- **GIVEN PASSAGE**
-*-*-

Relative SCOTUS Ruling
What kind of judgement does an officer have when resisting arrest and pushing a store clerk while shoplifting cigarillos is concluded to be a dangerous felon.
I notice the use of "fleeing felon" is batted around here clearly to make that scary black kid seem dangerous.
As in, 5'2" female alone who just got pulled over for drunk driving slaps 6'1" male cop across the face while generally being non-compliant and rowdy? I don't think he should bust out his sidearm and blow her away. I'd have issues with him doing that. It isn't necessary, at all.
It would be up to a DA to decide if it was attempted murder. The policeman claimed that Brown attacked him and went for his gun, which makes a great deal of sense.Like this:
See, punching someone in the face is assault.

-*-*-

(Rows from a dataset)

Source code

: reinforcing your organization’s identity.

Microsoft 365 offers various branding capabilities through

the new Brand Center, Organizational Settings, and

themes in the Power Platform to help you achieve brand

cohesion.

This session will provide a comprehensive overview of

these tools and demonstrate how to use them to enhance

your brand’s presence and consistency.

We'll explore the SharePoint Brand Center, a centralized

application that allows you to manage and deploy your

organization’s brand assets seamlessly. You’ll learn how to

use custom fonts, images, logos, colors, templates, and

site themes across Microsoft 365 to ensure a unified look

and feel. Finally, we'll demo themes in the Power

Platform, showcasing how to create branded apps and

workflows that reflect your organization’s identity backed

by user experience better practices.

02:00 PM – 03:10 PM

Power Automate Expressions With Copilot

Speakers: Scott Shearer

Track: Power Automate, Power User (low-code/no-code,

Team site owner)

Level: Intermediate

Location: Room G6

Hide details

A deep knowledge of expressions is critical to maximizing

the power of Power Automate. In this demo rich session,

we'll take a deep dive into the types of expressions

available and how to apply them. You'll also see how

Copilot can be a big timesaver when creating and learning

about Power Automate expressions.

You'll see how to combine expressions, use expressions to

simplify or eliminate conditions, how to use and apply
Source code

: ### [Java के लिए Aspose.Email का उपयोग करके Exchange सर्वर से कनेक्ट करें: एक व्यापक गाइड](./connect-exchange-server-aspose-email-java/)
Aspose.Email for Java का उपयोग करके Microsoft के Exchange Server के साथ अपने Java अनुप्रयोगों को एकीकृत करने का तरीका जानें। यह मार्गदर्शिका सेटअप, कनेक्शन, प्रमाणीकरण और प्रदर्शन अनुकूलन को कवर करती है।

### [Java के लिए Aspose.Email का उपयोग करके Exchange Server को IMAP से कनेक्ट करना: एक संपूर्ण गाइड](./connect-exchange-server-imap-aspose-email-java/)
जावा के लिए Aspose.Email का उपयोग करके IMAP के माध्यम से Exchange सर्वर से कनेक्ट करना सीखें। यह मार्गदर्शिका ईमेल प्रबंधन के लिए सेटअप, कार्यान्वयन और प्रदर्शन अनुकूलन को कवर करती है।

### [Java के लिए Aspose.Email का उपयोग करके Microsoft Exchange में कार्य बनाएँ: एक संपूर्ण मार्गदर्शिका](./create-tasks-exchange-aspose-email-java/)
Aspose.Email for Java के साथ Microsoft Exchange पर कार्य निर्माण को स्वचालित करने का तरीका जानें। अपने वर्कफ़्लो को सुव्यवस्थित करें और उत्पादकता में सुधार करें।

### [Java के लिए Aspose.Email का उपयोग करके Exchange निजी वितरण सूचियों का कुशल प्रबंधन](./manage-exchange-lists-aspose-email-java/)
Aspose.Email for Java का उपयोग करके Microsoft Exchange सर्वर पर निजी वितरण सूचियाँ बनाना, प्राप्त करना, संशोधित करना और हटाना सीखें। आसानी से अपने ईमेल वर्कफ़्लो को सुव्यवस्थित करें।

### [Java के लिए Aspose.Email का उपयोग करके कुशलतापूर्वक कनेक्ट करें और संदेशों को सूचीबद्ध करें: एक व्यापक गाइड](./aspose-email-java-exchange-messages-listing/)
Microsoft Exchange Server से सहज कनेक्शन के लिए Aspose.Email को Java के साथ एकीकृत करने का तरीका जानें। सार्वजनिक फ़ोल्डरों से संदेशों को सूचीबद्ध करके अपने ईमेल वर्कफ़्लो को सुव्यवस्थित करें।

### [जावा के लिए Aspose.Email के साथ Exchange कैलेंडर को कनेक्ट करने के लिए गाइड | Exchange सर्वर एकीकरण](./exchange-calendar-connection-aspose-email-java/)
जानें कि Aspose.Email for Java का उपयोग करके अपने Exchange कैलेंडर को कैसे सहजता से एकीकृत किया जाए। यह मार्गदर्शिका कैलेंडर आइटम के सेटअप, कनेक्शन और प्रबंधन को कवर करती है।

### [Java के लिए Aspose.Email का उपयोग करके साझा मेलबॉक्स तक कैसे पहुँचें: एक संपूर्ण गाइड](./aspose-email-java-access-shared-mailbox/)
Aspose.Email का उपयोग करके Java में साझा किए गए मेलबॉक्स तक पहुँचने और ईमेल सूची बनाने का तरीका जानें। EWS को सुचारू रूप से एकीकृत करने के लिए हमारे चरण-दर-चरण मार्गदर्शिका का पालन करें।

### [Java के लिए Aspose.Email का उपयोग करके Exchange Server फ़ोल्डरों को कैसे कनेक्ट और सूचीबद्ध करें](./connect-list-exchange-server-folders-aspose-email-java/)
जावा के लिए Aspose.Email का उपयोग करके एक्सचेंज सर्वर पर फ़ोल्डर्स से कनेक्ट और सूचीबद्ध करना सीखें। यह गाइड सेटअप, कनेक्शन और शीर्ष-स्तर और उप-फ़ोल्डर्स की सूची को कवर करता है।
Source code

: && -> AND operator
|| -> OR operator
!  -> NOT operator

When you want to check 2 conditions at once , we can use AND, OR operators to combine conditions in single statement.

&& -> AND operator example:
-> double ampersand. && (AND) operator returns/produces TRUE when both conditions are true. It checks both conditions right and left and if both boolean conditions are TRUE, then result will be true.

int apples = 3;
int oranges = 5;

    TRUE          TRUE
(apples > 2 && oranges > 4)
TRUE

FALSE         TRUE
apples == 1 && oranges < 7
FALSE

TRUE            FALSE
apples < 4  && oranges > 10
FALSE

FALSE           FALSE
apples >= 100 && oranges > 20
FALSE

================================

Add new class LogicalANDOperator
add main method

-*-*-

- **PROBLEM 1**
Translate this sentence from the passage about police use of force into Spanish: "See, punching someone in the face is assault."
- **PROBLEM 2**
Carry on the passage about police use of force, starting right after its final sentence and keeping the same conversational voice.

- **EXERCISE RESULT 1**
Mira, darle un puñetazo a alguien en la cara es agresión.

- **EXERCISE RESULT 2**
Punching someone in the face and then trying to shoot them is attempted murder.
So I take it you believe Brown was in the act of attempted murder as opposed to merely assault, yes?
Shooting another cop increases the risk that the shooter will attack and shoot the remaining cop. So this increased risk is recognized by the law as potential justification for the cop using their gun.. But if the shooter drops the gun and runs away, my understanding of the law is that the remaining cop cannot shoot him. I wouldn't count on it in practice, and you may disagree, but I think that is the law.